Cependant Maserati jouera un excellent coup de malice en feignant avoir un problème, en accord avec leur directeur technique, ainsi les Ferrari ralentiront pensant avoir le doublé assuré. Les deux Ferrari ignorent où se trouve Fangio, ils savent juste qu'ils sont en tête. Pendant deux tours Fangio roulera presque au ralenti, ce que le panneauteur de chez Ferrari, Tavoni constatera, et tombant dans le piège, intimera aux deux Ferrari de ralentir afin d'assurer le résultat. L'écart avec Fangio est alors de 48 secondes.
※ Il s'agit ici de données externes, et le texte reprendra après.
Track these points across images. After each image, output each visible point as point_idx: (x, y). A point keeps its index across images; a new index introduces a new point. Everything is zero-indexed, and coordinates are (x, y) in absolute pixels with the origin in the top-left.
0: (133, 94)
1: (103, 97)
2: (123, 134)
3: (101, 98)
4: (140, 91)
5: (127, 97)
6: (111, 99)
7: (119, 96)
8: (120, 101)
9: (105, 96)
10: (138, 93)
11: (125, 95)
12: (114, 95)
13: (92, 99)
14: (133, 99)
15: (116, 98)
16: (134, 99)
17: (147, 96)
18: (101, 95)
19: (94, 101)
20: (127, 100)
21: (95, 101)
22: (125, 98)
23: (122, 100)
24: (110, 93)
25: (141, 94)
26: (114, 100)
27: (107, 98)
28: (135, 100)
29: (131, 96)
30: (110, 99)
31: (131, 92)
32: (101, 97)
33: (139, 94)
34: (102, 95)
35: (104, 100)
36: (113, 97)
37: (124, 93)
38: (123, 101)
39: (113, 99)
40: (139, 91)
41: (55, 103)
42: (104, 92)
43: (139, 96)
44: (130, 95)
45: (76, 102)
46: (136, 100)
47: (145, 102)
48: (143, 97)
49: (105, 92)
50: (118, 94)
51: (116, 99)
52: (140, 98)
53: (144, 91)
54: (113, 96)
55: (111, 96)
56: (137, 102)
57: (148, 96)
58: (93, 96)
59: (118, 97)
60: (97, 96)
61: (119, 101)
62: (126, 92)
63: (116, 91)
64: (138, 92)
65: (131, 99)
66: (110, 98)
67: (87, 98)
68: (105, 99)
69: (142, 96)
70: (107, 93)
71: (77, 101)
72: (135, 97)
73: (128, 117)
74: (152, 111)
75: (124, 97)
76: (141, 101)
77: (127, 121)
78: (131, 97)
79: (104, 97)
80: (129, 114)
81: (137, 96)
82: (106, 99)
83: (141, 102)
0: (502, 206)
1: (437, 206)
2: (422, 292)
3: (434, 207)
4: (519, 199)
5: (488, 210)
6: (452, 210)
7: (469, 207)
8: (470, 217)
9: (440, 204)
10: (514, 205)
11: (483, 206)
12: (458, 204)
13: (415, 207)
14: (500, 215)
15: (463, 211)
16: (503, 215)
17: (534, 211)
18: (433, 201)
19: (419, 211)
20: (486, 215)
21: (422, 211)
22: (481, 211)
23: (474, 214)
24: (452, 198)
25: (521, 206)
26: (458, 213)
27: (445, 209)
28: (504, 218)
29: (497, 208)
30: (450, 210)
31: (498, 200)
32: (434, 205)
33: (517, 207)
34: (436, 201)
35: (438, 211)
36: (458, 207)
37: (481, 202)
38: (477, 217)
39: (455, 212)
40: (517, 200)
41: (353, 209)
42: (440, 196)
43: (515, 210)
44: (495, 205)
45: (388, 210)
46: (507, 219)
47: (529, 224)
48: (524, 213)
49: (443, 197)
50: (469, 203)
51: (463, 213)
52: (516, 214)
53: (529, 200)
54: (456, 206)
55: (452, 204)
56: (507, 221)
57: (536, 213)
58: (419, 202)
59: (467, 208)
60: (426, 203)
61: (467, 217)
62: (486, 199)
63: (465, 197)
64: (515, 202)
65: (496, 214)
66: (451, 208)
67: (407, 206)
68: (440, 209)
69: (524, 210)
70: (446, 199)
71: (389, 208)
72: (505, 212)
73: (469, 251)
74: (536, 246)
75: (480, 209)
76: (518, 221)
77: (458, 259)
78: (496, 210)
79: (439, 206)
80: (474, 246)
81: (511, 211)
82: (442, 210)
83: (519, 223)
Même en roulant modestement, le pilote argentin leur reprend déjà 3 secondes...
16ème tour sur 22, Bertocchi fait signe à Fangio, et passé la courbe sud, il attaque en trombe et reprend presque 15 secondes ! Devant Hawthorn fait signe à Collins de le rejoindre assurés que leurs rivaux ont des problèmes. La longueur du tracé fait que près de 10 minutes sont nécessaires afin de transmettre de nouvelles informations aux pilotes, pas de radio à l'époque !
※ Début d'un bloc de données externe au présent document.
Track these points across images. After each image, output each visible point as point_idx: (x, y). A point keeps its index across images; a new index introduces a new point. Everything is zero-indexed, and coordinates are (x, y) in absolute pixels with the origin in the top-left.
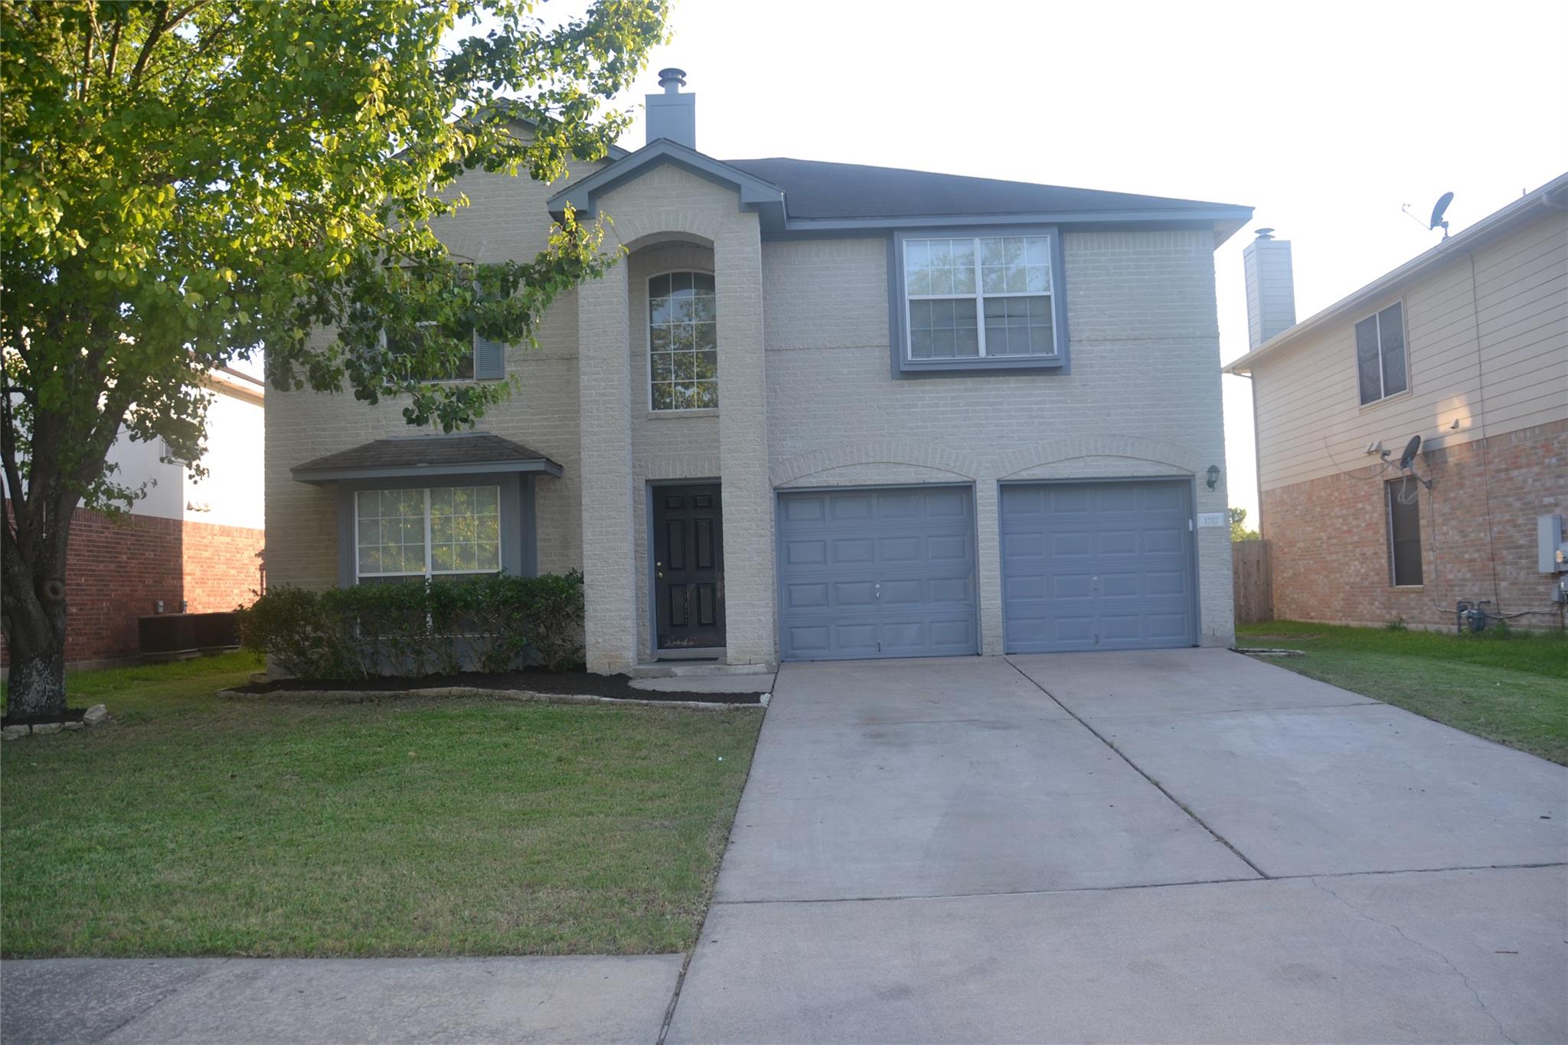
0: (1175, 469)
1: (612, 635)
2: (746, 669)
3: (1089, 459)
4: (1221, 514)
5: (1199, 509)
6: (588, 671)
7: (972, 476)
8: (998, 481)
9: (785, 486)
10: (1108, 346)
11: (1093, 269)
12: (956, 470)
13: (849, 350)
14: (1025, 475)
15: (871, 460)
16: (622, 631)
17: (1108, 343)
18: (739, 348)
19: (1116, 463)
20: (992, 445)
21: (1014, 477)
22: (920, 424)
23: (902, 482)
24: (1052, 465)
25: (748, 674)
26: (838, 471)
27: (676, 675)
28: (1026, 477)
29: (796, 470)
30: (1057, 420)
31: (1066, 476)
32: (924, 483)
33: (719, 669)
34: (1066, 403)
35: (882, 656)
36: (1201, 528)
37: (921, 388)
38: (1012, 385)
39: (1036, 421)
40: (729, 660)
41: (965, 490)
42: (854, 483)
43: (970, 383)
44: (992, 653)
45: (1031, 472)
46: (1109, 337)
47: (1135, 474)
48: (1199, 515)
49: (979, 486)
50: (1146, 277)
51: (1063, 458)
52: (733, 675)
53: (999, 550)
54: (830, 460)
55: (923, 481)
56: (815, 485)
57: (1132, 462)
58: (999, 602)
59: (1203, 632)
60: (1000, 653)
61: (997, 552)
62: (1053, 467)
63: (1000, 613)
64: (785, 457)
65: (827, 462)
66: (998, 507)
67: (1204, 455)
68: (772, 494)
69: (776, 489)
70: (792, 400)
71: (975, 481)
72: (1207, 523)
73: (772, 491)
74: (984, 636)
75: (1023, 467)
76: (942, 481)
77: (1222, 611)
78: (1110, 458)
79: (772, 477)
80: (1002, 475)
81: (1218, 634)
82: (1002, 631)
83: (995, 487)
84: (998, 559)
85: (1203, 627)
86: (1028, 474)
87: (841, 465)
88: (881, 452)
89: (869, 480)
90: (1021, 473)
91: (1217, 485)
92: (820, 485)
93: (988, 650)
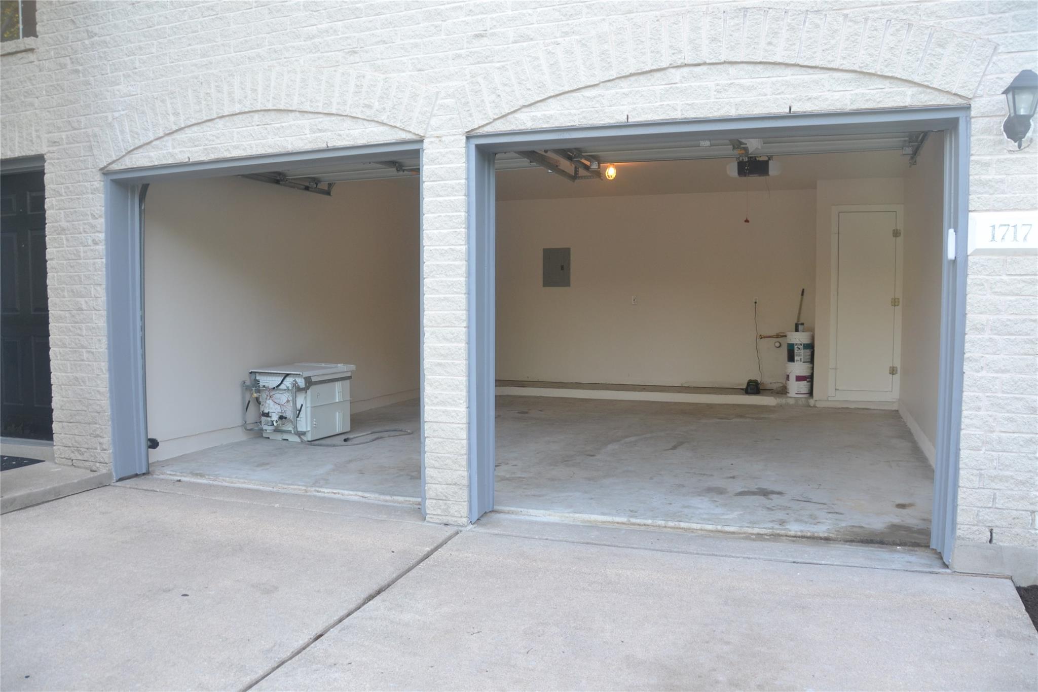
0: (910, 91)
3: (676, 75)
5: (974, 200)
7: (416, 131)
8: (469, 138)
9: (115, 167)
12: (383, 118)
14: (526, 121)
15: (237, 108)
19: (746, 82)
20: (459, 56)
21: (500, 126)
22: (325, 26)
23: (290, 148)
24: (588, 93)
26: (189, 133)
28: (529, 125)
29: (129, 137)
31: (622, 119)
32: (328, 150)
36: (978, 252)
42: (213, 156)
44: (445, 519)
45: (539, 114)
49: (429, 152)
51: (614, 74)
53: (468, 293)
54: (176, 114)
55: (323, 146)
56: (156, 163)
57: (789, 75)
58: (462, 409)
59: (959, 533)
60: (465, 520)
61: (462, 299)
62: (592, 99)
63: (464, 435)
64: (116, 114)
65: (172, 118)
66: (468, 195)
67: (1001, 49)
68: (98, 183)
69: (105, 172)
70: (130, 7)
71: (421, 141)
72: (998, 237)
73: (98, 176)
74: (428, 479)
75: (522, 102)
76: (361, 142)
77: (1023, 483)
78: (732, 70)
79: (96, 152)
80: (476, 122)
81: (1002, 541)
82: (465, 474)
83: (463, 150)
84: (463, 314)
85: (960, 519)
86: (533, 119)
87: (194, 121)
88: (254, 91)
89: (236, 147)
90: (517, 115)
91: (1034, 131)
92: (164, 162)
93: (439, 512)
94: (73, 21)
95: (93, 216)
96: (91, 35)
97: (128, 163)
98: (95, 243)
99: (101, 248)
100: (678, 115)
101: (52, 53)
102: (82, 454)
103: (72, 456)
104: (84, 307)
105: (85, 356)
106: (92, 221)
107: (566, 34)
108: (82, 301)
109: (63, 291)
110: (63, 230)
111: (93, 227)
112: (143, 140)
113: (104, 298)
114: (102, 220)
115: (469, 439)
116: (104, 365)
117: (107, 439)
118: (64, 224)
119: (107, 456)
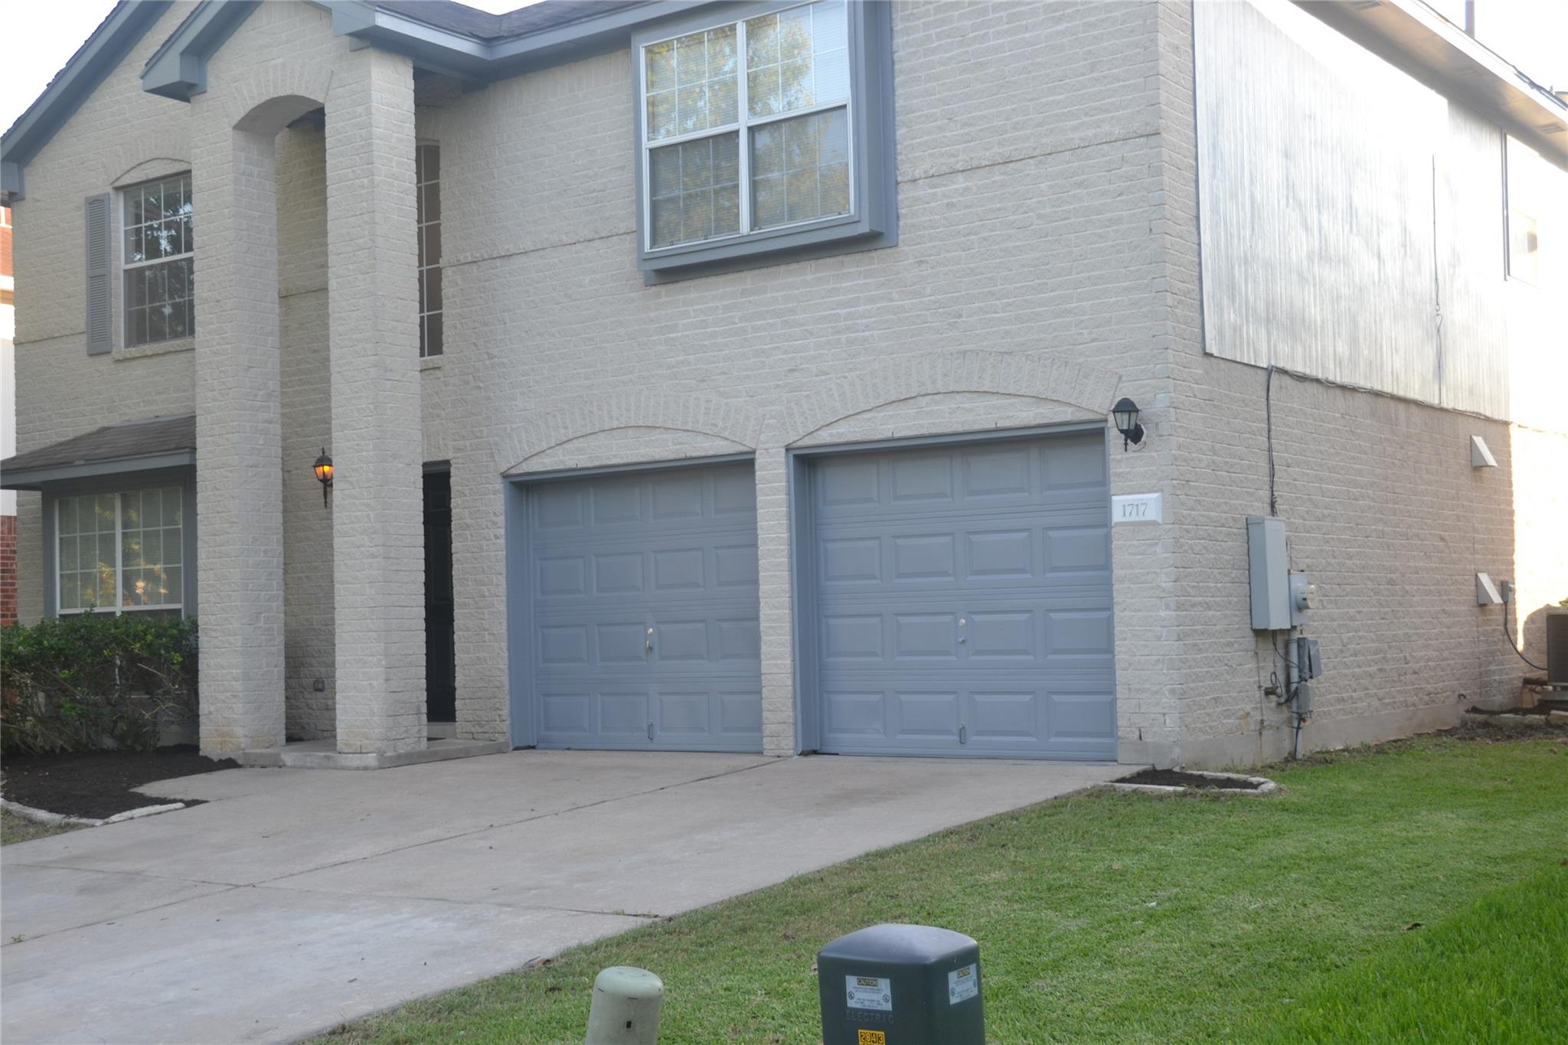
0: (1070, 410)
1: (224, 702)
2: (355, 761)
3: (923, 401)
4: (1155, 495)
5: (1114, 487)
6: (201, 753)
7: (750, 444)
8: (788, 450)
9: (514, 471)
10: (961, 182)
11: (939, 37)
12: (726, 434)
13: (591, 243)
14: (826, 437)
15: (615, 424)
16: (234, 696)
17: (960, 177)
18: (351, 267)
19: (967, 406)
20: (778, 386)
22: (681, 358)
23: (657, 457)
24: (866, 415)
25: (358, 769)
26: (576, 444)
27: (285, 766)
28: (828, 440)
30: (876, 333)
31: (889, 435)
32: (686, 459)
33: (328, 758)
34: (891, 300)
35: (652, 747)
36: (1117, 524)
37: (682, 297)
38: (809, 277)
39: (843, 337)
40: (340, 745)
41: (741, 466)
42: (596, 463)
43: (749, 279)
44: (777, 752)
45: (834, 432)
46: (959, 167)
47: (1001, 424)
48: (1114, 498)
49: (760, 461)
50: (1027, 35)
51: (881, 401)
52: (343, 768)
53: (791, 570)
54: (566, 428)
55: (683, 456)
56: (549, 469)
57: (995, 401)
58: (788, 662)
59: (1120, 733)
60: (791, 752)
61: (786, 574)
62: (869, 420)
63: (790, 682)
64: (514, 426)
65: (562, 431)
66: (789, 494)
67: (1124, 379)
68: (499, 485)
69: (505, 476)
70: (523, 335)
71: (754, 452)
72: (1127, 514)
73: (499, 480)
74: (765, 721)
75: (822, 423)
76: (711, 453)
77: (1156, 693)
78: (958, 397)
79: (497, 458)
80: (791, 438)
81: (1148, 738)
82: (791, 714)
83: (783, 460)
84: (787, 587)
85: (1119, 723)
86: (831, 435)
87: (580, 434)
88: (628, 410)
89: (615, 456)
90: (819, 432)
91: (1147, 436)
92: (556, 467)
93: (773, 747)
94: (475, 344)
95: (495, 514)
96: (491, 357)
97: (526, 468)
98: (497, 537)
99: (502, 541)
100: (924, 431)
101: (457, 371)
102: (482, 726)
103: (473, 730)
104: (487, 594)
105: (487, 637)
106: (494, 518)
107: (851, 370)
108: (485, 588)
109: (467, 580)
110: (468, 526)
111: (495, 523)
112: (538, 449)
113: (504, 586)
114: (502, 518)
115: (794, 685)
116: (504, 645)
117: (505, 712)
118: (468, 521)
119: (505, 726)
Tavoni finit par flairer le piège et avertit ses pilotes, Fangio a encore repris 8 secondes, puis les deux pilotes Ferrari se remettent à attaquer à fond... Fangio continue à remonter en trombe, l'écart n'est plus que de treize secondes, il reste alors que trois tours... Et là, Fangio signe un chrono en 9min 17sec, établit un record absolu sur ce circuit, les deux Ferrari sont désormais à sa merci !
Au prix de deux manoeuvres imparables, Fangio dépasse les deux Ferrari, et pointe avec 3 secondes d'avance lors de l'avant dernier tour, il s'envole vers sa 24ème victoire et dernière victoire, son 5ème titre de champion du monde. La course de Fangio et des deux Ferrari éclipse totalement la concurrence reléguée à près de 4 minutes !
A sa descente de voiture, Fangio, épuisé nerveusement, déclare : "Je pense que j’étais possédé aujourd’hui. J’ai fait des choses au volant que je n’avais jamais faites, et je ne veux plus jamais conduire comme cela."
Fangio dispute une dernière saison en 1958 et quitte définitivement la Formule 1 au bout de deux courses achevées à la 4ème place. Lors de son dernier Grand Prix en France Mike Hawthorn à qui on demanda pourquoi ce dernier n'avait pas dépassé Fangio alors retardataire, celui-ci répondra : "On ne prend pas un tour à Fangio." Cette phrase illustre à quel point Fangio était un pilote respecté par ses pairs.
Fangio reste présent dans le monde la Formule 1 après sa carrière, nouant notamment de forts liens avec le pilote brésilien Ayrton Senna. Jusqu'au début des années 90 il participe à des manifestations de voitures historiques.
Son décès le 17 juillet 1995 est vécu par le peuple argentin comme une vraie déchirure, 3 jours de deuil seront décrétés. Il est inhumé à Balcarce. Le triple champion du monde de Formule 1 Jackie Stewart viendra assister à son enterrement.